WRITTEN INSTRUCTION: Reproduce the records word for word, from their first line up to and including the line with "the border of Campbell Islands, rotated 265°". Leave the pictures out.

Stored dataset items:

################

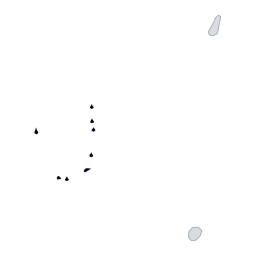 location of Alifu Dhaalu within Maldives
{"feature_id": "MDV-5232", "entity_name": "Alifu Dhaalu", "entity_type": "Atoll", "adm_level": 1, "iso_a3": "MDV", "parent_name": "Maldives", "parent_adm1": "", "projection": "orthographic", "projection_center": [72.869, 3.67], "detail": "fine", "context": "in_parent", "style": "outline", "palette": "ink", "viewbox_px": 256, "rotation_deg": 0, "n_neighbors": 0, "source": "natural_earth", "source_scale": "10m", "svg_char_len": 1251}
<svg xmlns="http://www.w3.org/2000/svg" viewBox="0 0 256 256"><path d="M217.0,33.7L213.1,35.8L209.6,35.0L208.3,32.4L210.1,28.5L213.1,23.6L215.2,18.2L218.2,15.4L220.5,16.3L220.3,19.3L219.2,23.5L218.5,28.8L217.0,33.7ZM196.0,240.2L191.3,240.6L188.4,236.9L189.0,231.4L192.7,227.5L198.5,227.3L201.8,230.7L200.1,236.0L196.0,240.2Z" fill="#d9dde1" stroke="#a8b0b8" stroke-width="1"/><path d="M88.2,169.3L84.5,171.6L85.4,170.0L86.3,169.3L87.3,169.2L88.2,169.3ZM36.1,130.6L36.4,131.4L37.0,131.9L37.2,132.4L36.6,133.2L36.1,133.0L35.5,132.6L35.5,131.9L35.9,131.3L36.1,130.6ZM93.5,129.1L93.8,129.6L94.2,129.9L94.2,130.2L93.4,130.6L92.7,130.2L92.8,129.9L93.2,129.6L93.5,129.1ZM91.2,154.5L91.4,155.0L91.7,155.2L91.9,155.3L92.0,155.7L91.1,156.1L90.4,155.7L90.5,155.3L90.9,155.0L91.2,154.5ZM91.7,106.3L92.0,106.8L92.4,107.1L92.5,107.4L91.6,107.8L91.0,107.4L91.1,107.1L91.5,106.8L91.7,106.3ZM92.0,120.6L92.3,121.1L92.6,121.3L92.8,121.7L91.9,122.1L91.3,121.8L91.4,121.4L91.8,121.1L92.0,120.6ZM66.8,178.5L67.0,179.0L67.5,179.3L67.6,179.6L66.7,180.0L66.0,179.6L66.1,179.3L66.5,179.0L66.8,178.5ZM58.4,177.1L58.5,177.1L58.7,177.4L58.8,177.6L59.3,177.9L59.6,178.2L59.0,178.4L57.9,178.4L57.8,178.1L58.2,177.7L58.4,177.1Z" fill="none" stroke="#020617" stroke-width="2"/></svg>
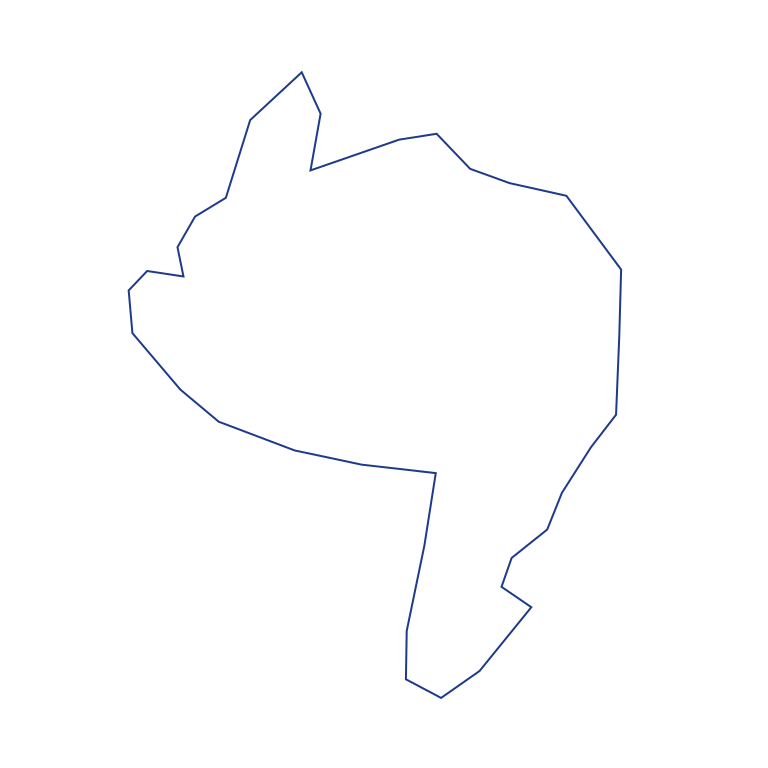 the border of Campbell Islands, rotated 265°
{"feature_id": "NZL-5478", "entity_name": "Campbell Islands", "entity_type": "state/province", "adm_level": 1, "iso_a3": "NZL", "parent_name": "New Zealand", "parent_adm1": "", "projection": "mercator", "projection_center": [169.165, -52.535], "detail": "fine", "context": "isolated", "style": "outline", "palette": "blue", "viewbox_px": 768, "rotation_deg": 265, "n_neighbors": 0, "source": "natural_earth", "source_scale": "10m", "svg_char_len": 595}
<svg xmlns="http://www.w3.org/2000/svg" viewBox="0 0 768 768"><g transform="rotate(265 384 384)"><path d="M603.2,329.4L626.1,420.3L628.7,458.2L590.8,488.6L573.2,526.5L555.6,582.1L477.3,630.2L411.6,622.6L333.2,612.5L302.9,584.6L260.0,551.7L224.8,533.9L199.6,496.0L171.7,483.4L148.8,511.3L89.8,454.2L66.3,413.5L87.9,380.1L136.0,385.1L219.7,410.2L290.7,427.8L305.6,354.7L325.6,289.2L360.8,216.1L396.1,180.7L456.6,137.8L499.5,137.8L517.2,157.9L508.6,193.6L538.3,190.2L567.3,210.4L583.3,242.7L658.6,273.7L701.7,329.2L658.8,344.4L603.2,329.4Z" fill="none" stroke="#1e3a8a" stroke-width="2"/></g></svg>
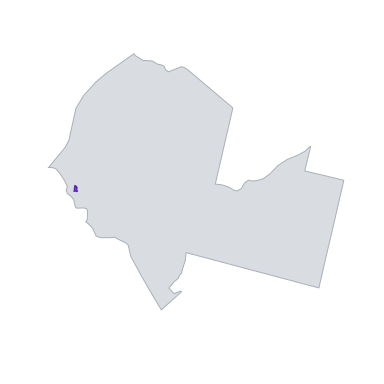 El Adelanto, Jutiapa, Guatemala (highlighted), rotated 103°
{"feature_id": "79465075B13602510028618", "entity_name": "El Adelanto", "entity_type": "district", "adm_level": 2, "iso_a3": "GTM", "parent_name": "Guatemala", "parent_adm1": "Jutiapa", "projection": "natural_earth1", "projection_center": [-89.854, 14.18], "detail": "fine", "context": "in_parent", "style": "filled", "palette": "violet", "viewbox_px": 384, "rotation_deg": 103, "n_neighbors": 0, "source": "geoboundaries", "source_scale": "gbopen_adm2", "svg_char_len": 2093}
<svg xmlns="http://www.w3.org/2000/svg" viewBox="0 0 384 384"><g transform="rotate(103 192 192)"><path d="M70.3,279.7L71.9,277.9L73.3,273.7L74.9,269.4L73.9,264.4L73.3,260.3L75.2,254.4L75.1,250.0L75.9,247.2L78.7,245.5L80.2,242.1L72.3,230.4L72.4,227.8L73.4,224.5L79.8,212.1L87.4,197.3L95.8,181.0L100.9,171.1L119.2,171.1L131.4,171.1L146.8,171.1L163.5,171.1L174.5,171.1L179.1,171.0L178.3,164.6L178.9,157.5L180.9,151.1L180.9,148.3L177.6,144.8L171.3,142.8L167.8,139.7L167.8,135.9L166.2,131.2L163.1,125.7L156.8,120.1L147.1,114.3L138.9,106.6L132.1,96.9L126.4,90.6L121.9,88.0L120.9,86.6L133.8,86.8L146.1,86.9L146.2,73.0L146.3,60.6L146.4,46.7L168.6,46.7L195.1,46.7L222.6,46.8L244.2,46.8L256.9,46.8L256.4,64.1L255.7,84.1L255.2,98.8L254.6,118.5L253.9,138.6L253.0,166.0L252.4,183.7L252.7,184.1L260.0,183.2L270.7,184.0L273.3,183.9L276.5,185.5L279.1,185.9L284.5,189.9L290.9,192.9L295.0,186.8L292.8,183.2L291.2,181.3L291.5,179.7L313.7,195.4L311.1,197.9L305.4,203.5L295.2,213.1L286.0,221.7L277.2,229.5L269.3,236.5L268.3,237.2L258.2,242.2L256.6,244.5L254.4,254.4L253.4,256.9L255.2,262.4L257.1,270.9L256.5,275.4L249.5,280.8L246.3,285.8L244.9,288.9L243.7,288.1L241.5,287.9L236.5,289.1L234.1,289.4L232.1,290.8L231.9,293.9L233.2,298.8L233.7,301.4L232.3,302.6L226.1,305.6L223.7,308.5L221.4,313.1L218.7,315.0L215.9,314.6L213.9,315.3L209.6,318.7L203.2,325.4L199.8,330.3L199.7,334.0L200.4,337.3L177.0,325.6L169.2,323.6L136.5,323.9L122.4,319.3L106.4,310.4L95.6,302.3L70.3,279.7Z" fill="#d9dde1" stroke="#a8b0b8" stroke-width="1"/><path d="M213.6,307.4L215.8,307.1L216.3,307.1L216.7,307.1L217.7,306.9L217.6,306.6L217.5,306.4L217.3,306.0L217.2,305.7L217.2,305.1L217.3,304.3L217.3,304.2L217.2,304.1L216.9,304.5L216.8,304.4L216.7,304.3L216.4,304.4L216.3,304.5L216.2,304.7L215.9,304.8L215.7,305.0L215.1,305.1L214.8,305.1L214.3,305.0L214.2,305.0L213.9,305.2L213.6,305.1L213.2,305.4L213.0,305.8L212.6,306.4L212.5,306.5L212.2,307.0L212.2,307.3L212.3,307.4L212.5,307.3L212.7,307.2L212.7,307.3L212.9,307.4L213.0,307.3L213.3,307.4L213.5,307.2L213.5,307.3L213.6,307.4Z" fill="#8b5cf6" stroke="#5b21b6" stroke-width="1.5"/></g></svg>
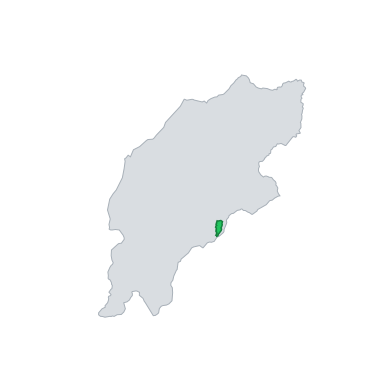 Cagaannuur, Selenge, Mongolia shown in context, rotated 125°
{"feature_id": "93677404B10404624632937", "entity_name": "Cagaannuur", "entity_type": "district", "adm_level": 2, "iso_a3": "MNG", "parent_name": "Mongolia", "parent_adm1": "Selenge", "projection": "mercator", "projection_center": [105.5, 49.984], "detail": "fine", "context": "in_parent", "style": "filled", "palette": "green", "viewbox_px": 384, "rotation_deg": 125, "n_neighbors": 0, "source": "geoboundaries", "source_scale": "gbopen_adm2", "svg_char_len": 5186}
<svg xmlns="http://www.w3.org/2000/svg" viewBox="0 0 384 384"><g transform="rotate(125 192 192)"><path d="M38.4,162.6L39.5,162.5L41.3,161.2L41.4,159.3L42.0,158.3L46.2,157.8L48.1,158.3L48.4,157.2L48.8,157.0L49.8,158.0L50.8,157.6L51.5,157.1L52.1,155.7L53.5,155.9L56.0,154.4L55.9,151.6L56.9,150.9L59.1,150.4L59.4,149.1L59.9,148.8L61.5,148.4L64.3,147.0L65.6,146.8L66.6,145.6L69.2,143.9L72.9,143.1L73.2,142.3L76.7,139.7L80.4,139.6L81.4,137.4L81.9,137.1L84.6,139.8L85.6,139.5L86.0,138.4L87.6,138.4L88.2,140.3L89.1,141.1L100.1,141.8L100.5,142.5L101.1,146.8L103.2,148.8L103.6,149.8L106.7,149.5L108.4,151.1L111.0,151.0L112.4,151.5L114.9,150.0L115.5,150.0L116.3,150.8L117.6,150.2L120.0,151.6L121.8,151.4L122.7,152.0L123.8,151.5L126.4,151.9L128.5,154.2L130.0,154.0L131.7,152.5L132.2,151.5L134.7,150.9L136.2,149.9L137.1,149.0L138.5,145.6L138.8,142.1L137.5,141.6L136.4,140.5L135.8,138.6L135.7,137.3L134.5,135.3L134.6,134.3L135.3,132.5L135.6,129.7L136.5,128.2L138.2,127.3L138.4,126.2L139.5,124.0L142.3,122.7L143.8,120.3L144.7,117.8L146.1,119.1L149.6,120.8L152.6,121.6L154.6,123.4L159.8,123.9L168.6,128.1L170.4,127.9L175.6,129.7L176.0,130.3L176.0,133.4L176.4,134.3L176.6,137.7L177.6,139.3L177.3,141.4L177.8,142.0L179.0,142.3L181.1,144.4L185.7,145.8L187.0,147.2L190.2,148.1L191.8,147.5L194.5,147.8L195.4,147.6L197.1,146.0L198.2,145.6L204.2,144.3L205.9,143.2L207.0,143.0L211.7,144.1L215.0,145.6L219.7,145.5L222.0,147.2L222.9,148.9L224.8,150.3L231.3,150.9L231.6,151.3L231.5,154.8L231.8,155.3L236.0,159.1L238.0,160.2L244.0,160.0L253.2,162.4L255.4,161.7L257.4,162.9L258.1,162.8L264.1,159.7L265.0,159.9L271.3,158.7L275.3,157.1L278.3,157.2L280.6,155.9L281.7,153.2L285.6,150.1L292.6,146.0L296.8,146.7L299.3,148.1L301.9,150.9L303.4,151.7L306.2,151.9L310.2,150.0L312.3,150.5L314.2,151.3L315.5,152.8L309.2,167.3L309.1,168.1L307.2,171.1L306.8,175.9L304.3,177.5L304.7,180.2L305.2,181.2L307.9,183.9L308.8,183.6L309.6,182.4L311.1,181.5L313.8,181.7L316.2,181.3L319.2,182.2L321.9,184.4L325.9,179.6L329.5,179.0L332.9,179.7L335.4,182.9L338.5,184.4L339.3,186.2L340.5,186.9L340.8,187.8L344.5,191.5L345.3,193.9L346.3,195.6L346.3,197.4L346.0,198.2L344.5,199.2L339.3,198.7L336.2,197.0L335.0,198.0L331.1,197.6L328.8,198.3L327.2,199.0L326.3,200.1L325.6,200.4L324.9,200.3L323.8,199.4L322.7,199.4L322.4,199.6L321.7,202.6L318.3,202.6L317.1,202.2L314.3,203.6L313.9,204.7L312.3,206.2L310.9,209.1L311.2,210.4L310.8,211.2L308.3,212.7L305.8,215.0L300.9,216.0L298.5,216.1L296.8,215.6L295.1,216.0L293.7,218.5L290.5,221.7L285.7,224.7L277.3,222.8L276.2,222.4L274.5,220.5L269.5,220.4L268.1,221.7L266.9,223.6L264.8,229.8L266.7,233.3L268.9,235.6L269.9,237.2L269.9,238.6L268.3,239.2L266.2,241.4L261.0,243.5L255.2,250.9L245.0,255.3L238.7,255.6L233.8,255.2L220.3,257.2L211.6,261.1L205.2,264.4L203.8,265.9L203.1,266.2L202.0,265.6L198.5,265.4L198.5,262.6L191.0,264.2L184.8,260.9L176.0,258.9L174.3,258.2L171.3,254.5L169.7,254.0L165.8,253.8L155.2,252.2L150.2,253.6L128.5,250.7L120.6,251.6L120.3,251.3L119.8,248.9L116.1,245.2L115.6,244.3L115.4,242.9L112.4,235.3L110.5,234.2L110.7,231.0L107.8,231.3L104.6,230.0L101.2,227.8L99.7,226.1L97.3,225.7L94.4,222.6L93.1,222.0L86.1,220.8L82.6,221.1L78.8,220.3L74.6,220.2L73.2,219.6L71.9,219.7L69.4,218.3L67.8,218.6L65.7,214.1L66.2,211.3L67.0,209.6L69.0,207.1L68.9,206.1L68.1,203.8L69.2,199.7L68.8,197.2L67.7,194.3L66.2,193.6L64.1,189.6L63.4,186.5L62.5,184.4L60.3,183.1L59.6,181.2L58.9,181.1L58.5,181.7L57.2,181.9L55.9,180.7L55.1,179.4L54.3,179.0L52.9,179.1L51.6,179.7L50.2,179.4L49.0,178.1L45.7,176.3L45.6,174.9L45.1,173.9L44.1,173.6L43.1,172.6L40.0,171.4L39.9,170.7L40.7,169.2L38.5,168.0L37.7,166.7L38.9,164.9L38.4,163.8L38.4,162.6Z" fill="#d9dde1" stroke="#a8b0b8" stroke-width="1"/><path d="M202.3,154.6L202.5,154.5L202.8,154.5L202.9,154.4L202.9,154.2L203.0,154.1L203.3,153.9L203.6,153.9L203.8,153.9L203.9,154.0L204.0,154.0L204.1,153.9L204.3,153.8L204.5,153.8L204.7,153.7L204.8,153.6L204.9,153.4L205.0,153.4L205.0,153.2L205.1,152.9L205.2,152.7L205.3,152.8L205.5,152.8L205.5,152.7L205.5,152.8L205.7,152.7L205.8,152.7L206.0,152.6L206.3,152.5L206.3,152.4L206.3,152.5L206.5,152.7L206.8,152.6L207.0,152.6L207.2,152.4L207.3,152.4L207.3,152.2L207.4,151.9L207.4,151.7L207.5,151.4L207.8,151.4L208.0,151.2L208.3,151.0L208.3,150.9L208.4,150.7L208.5,150.7L208.8,150.6L208.7,150.7L208.8,150.7L209.0,150.5L209.3,150.5L209.5,150.4L209.6,150.2L209.7,150.3L209.8,150.2L210.0,150.0L210.2,149.9L210.3,149.9L210.5,149.8L210.6,149.7L210.8,149.5L210.8,149.4L210.8,149.2L210.7,149.2L210.8,149.1L210.8,148.9L210.8,148.7L211.0,148.6L211.1,148.4L211.3,148.3L211.4,148.2L211.5,148.1L211.7,147.9L211.9,147.9L212.0,147.9L212.2,148.0L212.3,148.0L212.5,148.0L212.5,147.9L212.8,147.8L212.9,147.7L213.0,147.7L213.2,147.4L213.3,147.4L213.2,147.3L213.3,147.2L213.5,147.0L213.6,146.9L213.8,146.8L213.9,146.7L214.0,146.5L214.1,146.4L213.3,145.8L211.9,145.9L211.6,146.3L210.8,146.2L209.7,146.0L208.9,146.1L207.3,146.0L206.8,146.0L205.4,146.5L204.8,147.6L203.9,147.7L202.1,148.2L201.5,148.5L201.1,148.8L200.6,149.4L200.1,149.6L198.8,150.0L198.8,150.8L198.8,152.0L200.3,153.5L201.0,154.1L201.2,154.7L201.2,154.9L201.4,154.9L201.5,154.8L201.6,154.7L201.8,154.6L202.0,154.6L202.3,154.6Z" fill="#22c55e" stroke="#15803d" stroke-width="1.5"/></g></svg>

################

ANSWER TO THIS PROBLEM:
 location of Alifu Dhaalu within Maldives
{"feature_id": "MDV-5232", "entity_name": "Alifu Dhaalu", "entity_type": "Atoll", "adm_level": 1, "iso_a3": "MDV", "parent_name": "Maldives", "parent_adm1": "", "projection": "orthographic", "projection_center": [72.869, 3.67], "detail": "fine", "context": "in_parent", "style": "outline", "palette": "ink", "viewbox_px": 256, "rotation_deg": 0, "n_neighbors": 0, "source": "natural_earth", "source_scale": "10m", "svg_char_len": 1251}
<svg xmlns="http://www.w3.org/2000/svg" viewBox="0 0 256 256"><path d="M217.0,33.7L213.1,35.8L209.6,35.0L208.3,32.4L210.1,28.5L213.1,23.6L215.2,18.2L218.2,15.4L220.5,16.3L220.3,19.3L219.2,23.5L218.5,28.8L217.0,33.7ZM196.0,240.2L191.3,240.6L188.4,236.9L189.0,231.4L192.7,227.5L198.5,227.3L201.8,230.7L200.1,236.0L196.0,240.2Z" fill="#d9dde1" stroke="#a8b0b8" stroke-width="1"/><path d="M88.2,169.3L84.5,171.6L85.4,170.0L86.3,169.3L87.3,169.2L88.2,169.3ZM36.1,130.6L36.4,131.4L37.0,131.9L37.2,132.4L36.6,133.2L36.1,133.0L35.5,132.6L35.5,131.9L35.9,131.3L36.1,130.6ZM93.5,129.1L93.8,129.6L94.2,129.9L94.2,130.2L93.4,130.6L92.7,130.2L92.8,129.9L93.2,129.6L93.5,129.1ZM91.2,154.5L91.4,155.0L91.7,155.2L91.9,155.3L92.0,155.7L91.1,156.1L90.4,155.7L90.5,155.3L90.9,155.0L91.2,154.5ZM91.7,106.3L92.0,106.8L92.4,107.1L92.5,107.4L91.6,107.8L91.0,107.4L91.1,107.1L91.5,106.8L91.7,106.3ZM92.0,120.6L92.3,121.1L92.6,121.3L92.8,121.7L91.9,122.1L91.3,121.8L91.4,121.4L91.8,121.1L92.0,120.6ZM66.8,178.5L67.0,179.0L67.5,179.3L67.6,179.6L66.7,180.0L66.0,179.6L66.1,179.3L66.5,179.0L66.8,178.5ZM58.4,177.1L58.5,177.1L58.7,177.4L58.8,177.6L59.3,177.9L59.6,178.2L59.0,178.4L57.9,178.4L57.8,178.1L58.2,177.7L58.4,177.1Z" fill="none" stroke="#020617" stroke-width="2"/></svg>
 the border of Campbell Islands, rotated 265°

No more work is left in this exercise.